▸ Working data:
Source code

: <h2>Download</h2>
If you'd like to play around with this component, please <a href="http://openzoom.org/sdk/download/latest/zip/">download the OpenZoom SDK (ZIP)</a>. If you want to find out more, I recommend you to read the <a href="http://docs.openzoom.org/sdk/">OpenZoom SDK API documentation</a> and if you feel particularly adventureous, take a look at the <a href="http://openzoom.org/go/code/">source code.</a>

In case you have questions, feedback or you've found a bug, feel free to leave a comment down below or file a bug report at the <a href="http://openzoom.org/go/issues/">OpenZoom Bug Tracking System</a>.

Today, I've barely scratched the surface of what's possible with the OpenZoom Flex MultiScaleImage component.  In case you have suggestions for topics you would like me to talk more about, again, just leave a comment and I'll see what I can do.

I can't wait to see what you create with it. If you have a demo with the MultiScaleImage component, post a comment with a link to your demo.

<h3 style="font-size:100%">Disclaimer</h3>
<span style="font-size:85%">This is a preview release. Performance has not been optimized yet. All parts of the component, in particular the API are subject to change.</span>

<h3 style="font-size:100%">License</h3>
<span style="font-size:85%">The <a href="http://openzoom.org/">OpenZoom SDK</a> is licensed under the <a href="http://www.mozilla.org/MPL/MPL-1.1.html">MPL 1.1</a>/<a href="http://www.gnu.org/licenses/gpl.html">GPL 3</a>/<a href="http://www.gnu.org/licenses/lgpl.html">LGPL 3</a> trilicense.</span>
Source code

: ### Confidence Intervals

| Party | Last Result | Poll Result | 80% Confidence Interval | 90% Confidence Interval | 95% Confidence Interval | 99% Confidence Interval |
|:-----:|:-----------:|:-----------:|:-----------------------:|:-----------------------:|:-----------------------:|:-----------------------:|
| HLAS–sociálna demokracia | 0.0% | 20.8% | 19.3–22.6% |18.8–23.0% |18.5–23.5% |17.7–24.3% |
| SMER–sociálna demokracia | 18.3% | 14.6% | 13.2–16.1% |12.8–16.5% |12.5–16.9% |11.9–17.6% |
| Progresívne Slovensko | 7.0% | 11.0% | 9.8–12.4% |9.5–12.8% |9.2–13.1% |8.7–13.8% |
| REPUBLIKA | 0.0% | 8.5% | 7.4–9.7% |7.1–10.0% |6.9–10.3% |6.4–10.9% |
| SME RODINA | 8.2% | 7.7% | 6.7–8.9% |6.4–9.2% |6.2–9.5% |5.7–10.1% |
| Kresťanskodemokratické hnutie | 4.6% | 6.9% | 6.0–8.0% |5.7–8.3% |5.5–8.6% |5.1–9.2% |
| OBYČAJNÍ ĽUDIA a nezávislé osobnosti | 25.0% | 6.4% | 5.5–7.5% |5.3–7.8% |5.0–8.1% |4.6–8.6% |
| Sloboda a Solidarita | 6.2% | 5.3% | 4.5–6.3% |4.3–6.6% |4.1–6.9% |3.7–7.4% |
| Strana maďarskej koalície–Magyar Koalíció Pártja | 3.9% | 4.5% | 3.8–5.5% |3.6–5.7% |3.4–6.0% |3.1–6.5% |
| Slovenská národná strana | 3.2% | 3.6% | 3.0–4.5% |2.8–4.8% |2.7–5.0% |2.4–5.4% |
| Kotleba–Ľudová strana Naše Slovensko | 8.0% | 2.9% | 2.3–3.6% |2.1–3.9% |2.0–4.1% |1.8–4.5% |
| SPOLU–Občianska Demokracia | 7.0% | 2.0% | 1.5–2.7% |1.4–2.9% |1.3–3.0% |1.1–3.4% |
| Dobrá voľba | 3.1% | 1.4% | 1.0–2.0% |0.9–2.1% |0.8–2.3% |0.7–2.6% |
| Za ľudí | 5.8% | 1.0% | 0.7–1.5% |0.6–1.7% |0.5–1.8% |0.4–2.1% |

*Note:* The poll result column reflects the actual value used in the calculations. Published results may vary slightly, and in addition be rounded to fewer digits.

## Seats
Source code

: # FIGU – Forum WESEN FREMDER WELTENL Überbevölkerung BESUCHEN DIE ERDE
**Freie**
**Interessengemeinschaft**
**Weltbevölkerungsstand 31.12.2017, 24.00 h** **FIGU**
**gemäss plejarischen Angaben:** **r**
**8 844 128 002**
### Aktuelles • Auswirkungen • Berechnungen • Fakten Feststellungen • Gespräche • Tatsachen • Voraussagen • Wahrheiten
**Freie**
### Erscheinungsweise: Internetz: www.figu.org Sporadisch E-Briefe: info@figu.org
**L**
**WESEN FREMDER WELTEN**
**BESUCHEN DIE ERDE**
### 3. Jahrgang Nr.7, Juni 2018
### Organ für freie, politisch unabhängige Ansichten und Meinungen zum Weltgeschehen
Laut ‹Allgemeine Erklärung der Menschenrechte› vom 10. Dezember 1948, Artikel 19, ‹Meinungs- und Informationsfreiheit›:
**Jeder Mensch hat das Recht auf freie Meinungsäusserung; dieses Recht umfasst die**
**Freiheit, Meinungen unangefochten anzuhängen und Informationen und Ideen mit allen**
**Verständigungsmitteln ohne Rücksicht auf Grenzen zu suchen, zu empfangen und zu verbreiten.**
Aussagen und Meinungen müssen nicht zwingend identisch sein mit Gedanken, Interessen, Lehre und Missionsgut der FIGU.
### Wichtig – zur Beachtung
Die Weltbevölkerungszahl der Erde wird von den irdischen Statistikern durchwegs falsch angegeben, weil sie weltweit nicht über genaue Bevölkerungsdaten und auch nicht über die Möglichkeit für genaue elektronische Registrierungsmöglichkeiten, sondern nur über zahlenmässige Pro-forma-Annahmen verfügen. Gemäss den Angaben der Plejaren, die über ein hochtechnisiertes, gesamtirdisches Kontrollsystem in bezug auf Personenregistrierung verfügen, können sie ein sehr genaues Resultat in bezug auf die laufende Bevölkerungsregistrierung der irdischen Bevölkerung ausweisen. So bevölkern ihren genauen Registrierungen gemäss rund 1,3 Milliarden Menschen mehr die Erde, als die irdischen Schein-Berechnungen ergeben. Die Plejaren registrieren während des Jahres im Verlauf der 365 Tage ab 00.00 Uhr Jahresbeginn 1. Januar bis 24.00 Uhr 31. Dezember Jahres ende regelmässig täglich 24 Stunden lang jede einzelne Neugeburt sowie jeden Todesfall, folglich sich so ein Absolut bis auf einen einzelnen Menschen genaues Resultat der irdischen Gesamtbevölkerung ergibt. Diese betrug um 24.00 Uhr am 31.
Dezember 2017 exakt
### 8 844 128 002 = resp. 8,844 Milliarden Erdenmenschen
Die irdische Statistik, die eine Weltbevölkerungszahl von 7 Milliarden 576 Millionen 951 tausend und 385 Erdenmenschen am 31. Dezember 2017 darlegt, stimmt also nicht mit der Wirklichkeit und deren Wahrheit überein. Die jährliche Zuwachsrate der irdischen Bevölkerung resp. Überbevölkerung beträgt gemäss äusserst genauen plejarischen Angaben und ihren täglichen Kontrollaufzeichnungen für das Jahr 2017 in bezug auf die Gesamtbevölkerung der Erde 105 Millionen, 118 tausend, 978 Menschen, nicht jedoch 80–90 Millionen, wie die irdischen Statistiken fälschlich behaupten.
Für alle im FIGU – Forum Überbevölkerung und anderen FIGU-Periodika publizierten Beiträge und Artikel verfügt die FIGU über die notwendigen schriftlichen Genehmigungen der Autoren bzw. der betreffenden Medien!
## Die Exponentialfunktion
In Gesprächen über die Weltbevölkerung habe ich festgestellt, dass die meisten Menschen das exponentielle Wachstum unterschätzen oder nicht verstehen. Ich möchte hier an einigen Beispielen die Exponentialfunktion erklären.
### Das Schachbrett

▸ Work required: Copy the material above character for character, without any changes.

▸ Answer to this exercise:
Source code

: <h2>Download</h2>
If you'd like to play around with this component, please <a href="http://openzoom.org/sdk/download/latest/zip/">download the OpenZoom SDK (ZIP)</a>. If you want to find out more, I recommend you to read the <a href="http://docs.openzoom.org/sdk/">OpenZoom SDK API documentation</a> and if you feel particularly adventureous, take a look at the <a href="http://openzoom.org/go/code/">source code.</a>

In case you have questions, feedback or you've found a bug, feel free to leave a comment down below or file a bug report at the <a href="http://openzoom.org/go/issues/">OpenZoom Bug Tracking System</a>.

Today, I've barely scratched the surface of what's possible with the OpenZoom Flex MultiScaleImage component.  In case you have suggestions for topics you would like me to talk more about, again, just leave a comment and I'll see what I can do.

I can't wait to see what you create with it. If you have a demo with the MultiScaleImage component, post a comment with a link to your demo.

<h3 style="font-size:100%">Disclaimer</h3>
<span style="font-size:85%">This is a preview release. Performance has not been optimized yet. All parts of the component, in particular the API are subject to change.</span>

<h3 style="font-size:100%">License</h3>
<span style="font-size:85%">The <a href="http://openzoom.org/">OpenZoom SDK</a> is licensed under the <a href="http://www.mozilla.org/MPL/MPL-1.1.html">MPL 1.1</a>/<a href="http://www.gnu.org/licenses/gpl.html">GPL 3</a>/<a href="http://www.gnu.org/licenses/lgpl.html">LGPL 3</a> trilicense.</span>
Source code

: ### Confidence Intervals

| Party | Last Result | Poll Result | 80% Confidence Interval | 90% Confidence Interval | 95% Confidence Interval | 99% Confidence Interval |
|:-----:|:-----------:|:-----------:|:-----------------------:|:-----------------------:|:-----------------------:|:-----------------------:|
| HLAS–sociálna demokracia | 0.0% | 20.8% | 19.3–22.6% |18.8–23.0% |18.5–23.5% |17.7–24.3% |
| SMER–sociálna demokracia | 18.3% | 14.6% | 13.2–16.1% |12.8–16.5% |12.5–16.9% |11.9–17.6% |
| Progresívne Slovensko | 7.0% | 11.0% | 9.8–12.4% |9.5–12.8% |9.2–13.1% |8.7–13.8% |
| REPUBLIKA | 0.0% | 8.5% | 7.4–9.7% |7.1–10.0% |6.9–10.3% |6.4–10.9% |
| SME RODINA | 8.2% | 7.7% | 6.7–8.9% |6.4–9.2% |6.2–9.5% |5.7–10.1% |
| Kresťanskodemokratické hnutie | 4.6% | 6.9% | 6.0–8.0% |5.7–8.3% |5.5–8.6% |5.1–9.2% |
| OBYČAJNÍ ĽUDIA a nezávislé osobnosti | 25.0% | 6.4% | 5.5–7.5% |5.3–7.8% |5.0–8.1% |4.6–8.6% |
| Sloboda a Solidarita | 6.2% | 5.3% | 4.5–6.3% |4.3–6.6% |4.1–6.9% |3.7–7.4% |
| Strana maďarskej koalície–Magyar Koalíció Pártja | 3.9% | 4.5% | 3.8–5.5% |3.6–5.7% |3.4–6.0% |3.1–6.5% |
| Slovenská národná strana | 3.2% | 3.6% | 3.0–4.5% |2.8–4.8% |2.7–5.0% |2.4–5.4% |
| Kotleba–Ľudová strana Naše Slovensko | 8.0% | 2.9% | 2.3–3.6% |2.1–3.9% |2.0–4.1% |1.8–4.5% |
| SPOLU–Občianska Demokracia | 7.0% | 2.0% | 1.5–2.7% |1.4–2.9% |1.3–3.0% |1.1–3.4% |
| Dobrá voľba | 3.1% | 1.4% | 1.0–2.0% |0.9–2.1% |0.8–2.3% |0.7–2.6% |
| Za ľudí | 5.8% | 1.0% | 0.7–1.5% |0.6–1.7% |0.5–1.8% |0.4–2.1% |

*Note:* The poll result column reflects the actual value used in the calculations. Published results may vary slightly, and in addition be rounded to fewer digits.

## Seats
Source code

: # FIGU – Forum WESEN FREMDER WELTENL Überbevölkerung BESUCHEN DIE ERDE
**Freie**
**Interessengemeinschaft**
**Weltbevölkerungsstand 31.12.2017, 24.00 h** **FIGU**
**gemäss plejarischen Angaben:** **r**
**8 844 128 002**
### Aktuelles • Auswirkungen • Berechnungen • Fakten Feststellungen • Gespräche • Tatsachen • Voraussagen • Wahrheiten
**Freie**
### Erscheinungsweise: Internetz: www.figu.org Sporadisch E-Briefe: info@figu.org
**L**
**WESEN FREMDER WELTEN**
**BESUCHEN DIE ERDE**
### 3. Jahrgang Nr.7, Juni 2018
### Organ für freie, politisch unabhängige Ansichten und Meinungen zum Weltgeschehen
Laut ‹Allgemeine Erklärung der Menschenrechte› vom 10. Dezember 1948, Artikel 19, ‹Meinungs- und Informationsfreiheit›:
**Jeder Mensch hat das Recht auf freie Meinungsäusserung; dieses Recht umfasst die**
**Freiheit, Meinungen unangefochten anzuhängen und Informationen und Ideen mit allen**
**Verständigungsmitteln ohne Rücksicht auf Grenzen zu suchen, zu empfangen und zu verbreiten.**
Aussagen und Meinungen müssen nicht zwingend identisch sein mit Gedanken, Interessen, Lehre und Missionsgut der FIGU.
### Wichtig – zur Beachtung
Die Weltbevölkerungszahl der Erde wird von den irdischen Statistikern durchwegs falsch angegeben, weil sie weltweit nicht über genaue Bevölkerungsdaten und auch nicht über die Möglichkeit für genaue elektronische Registrierungsmöglichkeiten, sondern nur über zahlenmässige Pro-forma-Annahmen verfügen. Gemäss den Angaben der Plejaren, die über ein hochtechnisiertes, gesamtirdisches Kontrollsystem in bezug auf Personenregistrierung verfügen, können sie ein sehr genaues Resultat in bezug auf die laufende Bevölkerungsregistrierung der irdischen Bevölkerung ausweisen. So bevölkern ihren genauen Registrierungen gemäss rund 1,3 Milliarden Menschen mehr die Erde, als die irdischen Schein-Berechnungen ergeben. Die Plejaren registrieren während des Jahres im Verlauf der 365 Tage ab 00.00 Uhr Jahresbeginn 1. Januar bis 24.00 Uhr 31. Dezember Jahres ende regelmässig täglich 24 Stunden lang jede einzelne Neugeburt sowie jeden Todesfall, folglich sich so ein Absolut bis auf einen einzelnen Menschen genaues Resultat der irdischen Gesamtbevölkerung ergibt. Diese betrug um 24.00 Uhr am 31.
Dezember 2017 exakt
### 8 844 128 002 = resp. 8,844 Milliarden Erdenmenschen
Die irdische Statistik, die eine Weltbevölkerungszahl von 7 Milliarden 576 Millionen 951 tausend und 385 Erdenmenschen am 31. Dezember 2017 darlegt, stimmt also nicht mit der Wirklichkeit und deren Wahrheit überein. Die jährliche Zuwachsrate der irdischen Bevölkerung resp. Überbevölkerung beträgt gemäss äusserst genauen plejarischen Angaben und ihren täglichen Kontrollaufzeichnungen für das Jahr 2017 in bezug auf die Gesamtbevölkerung der Erde 105 Millionen, 118 tausend, 978 Menschen, nicht jedoch 80–90 Millionen, wie die irdischen Statistiken fälschlich behaupten.
Für alle im FIGU – Forum Überbevölkerung und anderen FIGU-Periodika publizierten Beiträge und Artikel verfügt die FIGU über die notwendigen schriftlichen Genehmigungen der Autoren bzw. der betreffenden Medien!
## Die Exponentialfunktion
In Gesprächen über die Weltbevölkerung habe ich festgestellt, dass die meisten Menschen das exponentielle Wachstum unterschätzen oder nicht verstehen. Ich möchte hier an einigen Beispielen die Exponentialfunktion erklären.
### Das Schachbrett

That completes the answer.